Francis Bacon and Lucian Freud were among the other modern artists whose works prompted bidding frenzies, Russian oligarch Roman Abramovich paid around £60 million for one painting by each in May.
But now even interest in their works seems to have slowed. On Sunday, a Bacon portrait of Henrietta Moraes failed to reach its reserve price at Christie's post-war and contemporary sale which saw only 26 out of 47 lots sold.
Christie's did sell a portrait of Bacon by Freud for £5.4 million, although even this was well short of its upper end estimate of £7 million.
It was a similar story at Sotheby's over the weekend, where its contemporary art sales made under £44 million, compared to an estimate of at least £55 million.

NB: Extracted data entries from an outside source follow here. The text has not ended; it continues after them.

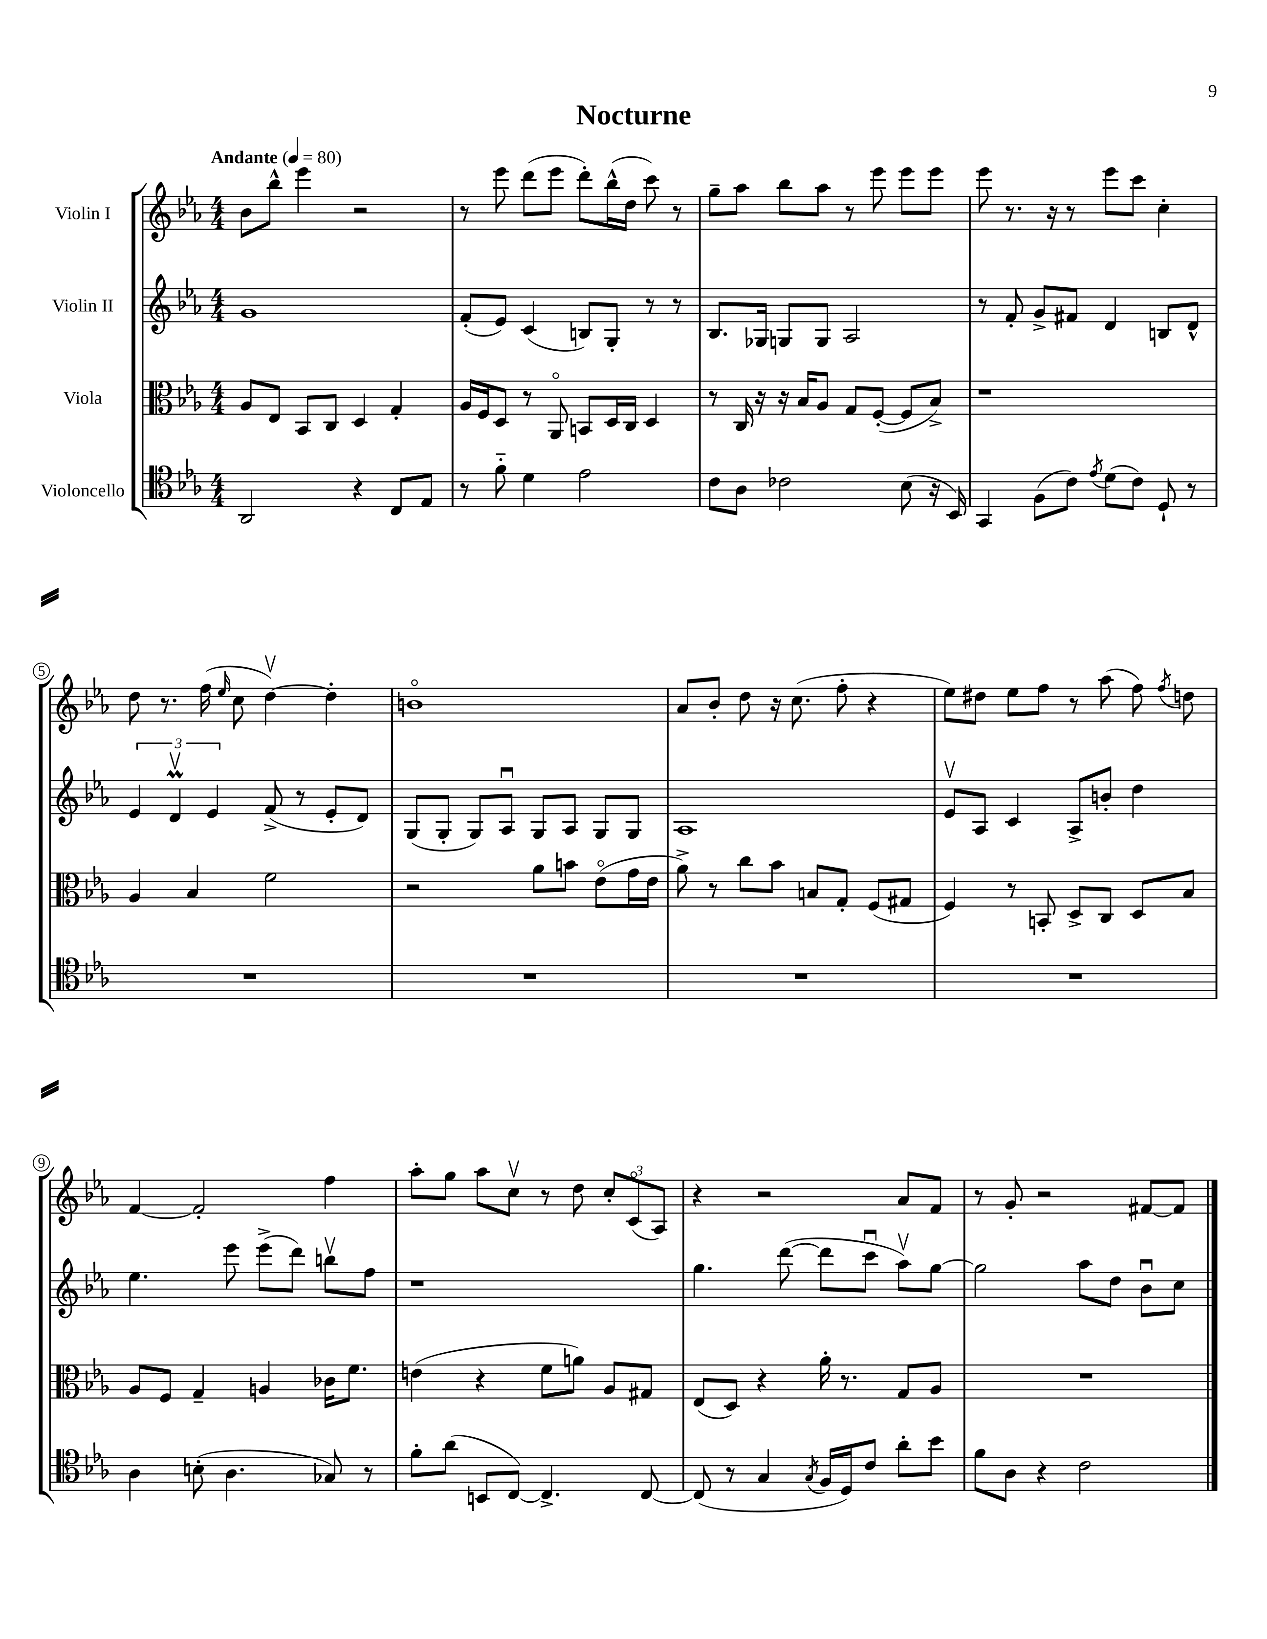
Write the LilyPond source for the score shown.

\header { title = "Nocturne" }
<<
\new StaffGroup <<
\new Staff = "s0" \with { instrumentName = "Violin I" } {
    \clef treble \key ees \major \numericTimeSignature \time 4/4 \tempo "Andante" 4 = 80
    \autoBeamOff bes'8[ bes''8]-^ ees'''4 r2 |
    r8 ees'''8 d'''8[( ees'''8] d'''8[-.) bes''16-^( d''16] c'''8) r8 |
    g''8[-- aes''8] bes''8[ aes''8] r8 ees'''8 ees'''8[ ees'''8] |
    ees'''8 r8. r16 r8 ees'''8[ c'''8] c''4-. |
    d''8 r8. f''16( \grace { ees''16 } c''8 d''4~\upbow) d''4-. |
    b'1\flageolet |
    aes'8[ bes'8]-. d''8 r16 c''8.( f''8-. r4 |
    ees''8[) dis''8] ees''8[ f''8] r8 aes''8( f''8) \acciaccatura { f''8 } d''8 |
    f'4~ f'2-. f''4 |
    aes''8[-. g''8] aes''8[ c''8]\upbow r8 d''8 \tuplet 3/2 { c''8[-. c'8\flageolet( aes8]) } |
    r4 r2 aes'8[ f'8] |
    r8 g'8-. r2 fis'8[~ fis'8] \bar "|." |
}
\new Staff = "s1" \with { instrumentName = "Violin II" } {
    \clef treble \key ees \major \numericTimeSignature \time 4/4
    \autoBeamOff g'1 |
    f'8[-.( ees'8]) c'4( b8[) g8]-. r8 r8 |
    bes8.[ ges16] g8[ g8] aes2 |
    r8 f'8-. g'8[-> fis'8] d'4 b8[ d'8]-^ |
    \tuplet 3/2 { ees'4 d'4\upbow\prall ees'4 } f'8->( r8 ees'8[-. d'8]) |
    g8[( g8]-. g8[) aes8]\downbow g8[ aes8] g8[ g8] |
    aes1 |
    ees'8[\upbow aes8] c'4 aes8[-> b'8]-. d''4 |
    ees''4. ees'''8 ees'''8[->( d'''8]) b''8[\upbow f''8] |
    r1 |
    g''4. d'''8~( d'''8[ c'''8]\downbow aes''8[\upbow) g''8]~ |
    g''2 aes''8[ d''8] bes'8[\downbow c''8] \bar "|." |
}
\new Staff = "s2" \with { instrumentName = "Viola" } {
    \clef alto \key ees \major \numericTimeSignature \time 4/4
    \autoBeamOff aes8[ ees8] bes,8[ c8] d4 g4-. |
    aes16[ f16 d8] r8 aes,8\flageolet b,8[ d16 c16] d4 |
    r8 c16 r16 r16 bes16[ aes8] g8[ f8]~-.( f8[ bes8]->) |
    r1 |
    aes4 bes4 f'2 |
    r2 aes'8[ b'8] ees'8[\flageolet( g'16 ees'16] |
    aes'8->) r8 c''8[ bes'8] b8[ g8]-. f8[( gis8] |
    f4) r8 b,8-. d8[-> c8] d8[ bes8] |
    aes8[ f8] g4-- a4 ces'16[ f'8.] |
    e'4( r4 f'8[ a'8]) aes8[ gis8] |
    ees8[( d8]) r4 aes'16-. r8. g8[ aes8] |
    R1 \bar "|." |
}
\new Staff = "s3" \with { instrumentName = "Violoncello" } {
    \clef tenor \key ees \major \numericTimeSignature \time 4/4
    \autoBeamOff aes,2 r4 c8[ ees8] |
    r8 f'8-_ d'4 ees'2 |
    c'8[ aes8] ces'2 bes8( r16 bes,16) |
    g,4 f8[( c'8]) \acciaccatura { ees'8 } d'8[( c'8]) d8-! r8 |
    R1 |
    R1 |
    R1 |
    R1 |
    aes4 b8-.( aes4. ges8) r8 |
    f'8[-. aes'8]( b,8[ c8]~) c4.-> c8~ |
    c8( r8 g4 \acciaccatura { g8 } f16[ d16) c'8] aes'8[-. bes'8] |
    f'8[ aes8] r4 c'2 \bar "|." |
}
>>
>>
\layout { \context { \Score \override BarNumber.stencil = #(make-stencil-circler 0.1 0.3 ly:text-interface::print) } }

A series of Andy Warhol's skull paintings fetched only £4.3 million, compared to an estimate of more than £12 million.
Despite these figures, bosses at the auction houses refuse to be downbeat about the market's prospects.
Cheyenne Westphal, Sotheby's Europe chair of contemporary art, said its sale was "assembled in a very different economic environment from that which prevailed today" and described bidding as "rational and considered".
Christie's chief executive Ed Dolman told the Guardian newspaper that there was "a surprising amount of activity when a lot of people thought there would be no activity at all."
"The sale wasn't as successful as last season's and we are perhaps seeing a correction from the past few seasons," he said.
But he added there was a "surprising amount of cash" in the market linked to China and the Middle East.
Talk of a slowdown was also in the air at the Frieze Art Fair, a giant showcase of contemporary art held in London's Regent's Park which finished on Sunday.
"Sales fall significantly, but it could have been a whole lot worse," was the headline on the Art Newspaper's coverage of the fair, which said that "a noticeable chill" had descended on it.
Organisers insisted that sales had been better than expected, while some galleries reported that the economic conditions had focused buyers' attention on the work of big names.
"Interest and buying has remained strong for artists of quality and historical importance," said Nicholas Logsdail, owner of London's Lisson Gallery.